Fernando Herrera released Bug-Buddy 2.20.1. In this version he added support for submitting crashreports to the GNOME Socorro server. The web frontend for this is available at: http://crash.gnome.org/. Note: it currently redirects to port 5000. However, I’ll change that soon to only allow access from normal port 80; port 5000 will be firewalled again.
This work is all very recent, it requires a bit of work. Stuff that needs doing (by Fernando, you or me):
- I quickly made the web frontend look more like a GNOME site. However, needs finishing.
- Finish up the installation instructions. Probably need to ask Fer to add the stuff he did.
- Add scripts to download the -debug packages for Fedora, see if they are linked against GTK+, or libglib in case of libs and store the symbols. Later goal is to expand for other distributions. However, ideally (when everything works well enough), it would be best if distributions could host their own server.

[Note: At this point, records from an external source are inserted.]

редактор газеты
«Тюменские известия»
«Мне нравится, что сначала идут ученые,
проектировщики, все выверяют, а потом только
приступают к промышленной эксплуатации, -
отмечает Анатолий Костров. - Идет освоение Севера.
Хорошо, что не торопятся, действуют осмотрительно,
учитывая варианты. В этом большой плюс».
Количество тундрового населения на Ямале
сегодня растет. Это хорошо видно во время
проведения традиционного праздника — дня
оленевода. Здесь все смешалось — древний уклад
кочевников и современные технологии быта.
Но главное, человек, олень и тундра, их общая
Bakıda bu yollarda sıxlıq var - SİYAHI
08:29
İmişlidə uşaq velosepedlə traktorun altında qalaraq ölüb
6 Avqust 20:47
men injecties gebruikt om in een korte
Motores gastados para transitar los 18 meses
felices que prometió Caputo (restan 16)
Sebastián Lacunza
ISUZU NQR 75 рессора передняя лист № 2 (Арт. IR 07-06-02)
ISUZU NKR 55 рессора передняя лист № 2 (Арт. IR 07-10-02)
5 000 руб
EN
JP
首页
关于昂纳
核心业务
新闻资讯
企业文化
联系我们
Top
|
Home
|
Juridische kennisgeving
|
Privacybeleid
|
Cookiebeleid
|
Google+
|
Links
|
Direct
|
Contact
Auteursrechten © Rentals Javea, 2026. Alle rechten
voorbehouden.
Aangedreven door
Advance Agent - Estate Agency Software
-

- Ensure everything will work well enough to allow distributions to host their own Socorro servers. This can be done already, but there aren’t even example scripts yet to parse -debug packages (AFAIK, maybe Fer has something).
- Somehow a crash report needs to be forwarded to GNOME Bugzilla. Hopefully Fer has an idea (mainly about how to determine a new crasher and ensure it was not reported already to Bugzilla)
Screenshot:
Because bug-buddy in 2.20 is activated as a GTK module, it will now see crashes from all GTK+ applications. This even if they do not link against libgnome. Ideally we should get these crashreports to the developers/maintainers of these apps. This is related to ensuring that when a server is run by a distribution we will still be able to see the crashreports. There should be something generic enough to either push the top crashers to a project or some kind of pull system (current web interface seems a bit simple).
Note: Fer added DWARF2 to Socorro/Breakpad. However, that was added by hacking in some GPL’d code. This cannot be merged upstream as they use some other license. The GNOME version of this is available as the socorro module in svn.gnome.org.
Since the availability of debug packages, people have requested Bug-Buddy to install them. However, with the loads of different package formats/frontends this wasn’t easy to solve (although work is being done to solve this). Further, the debug packages are usually very big in size. Really nice to have a better solution. Thanks Fer!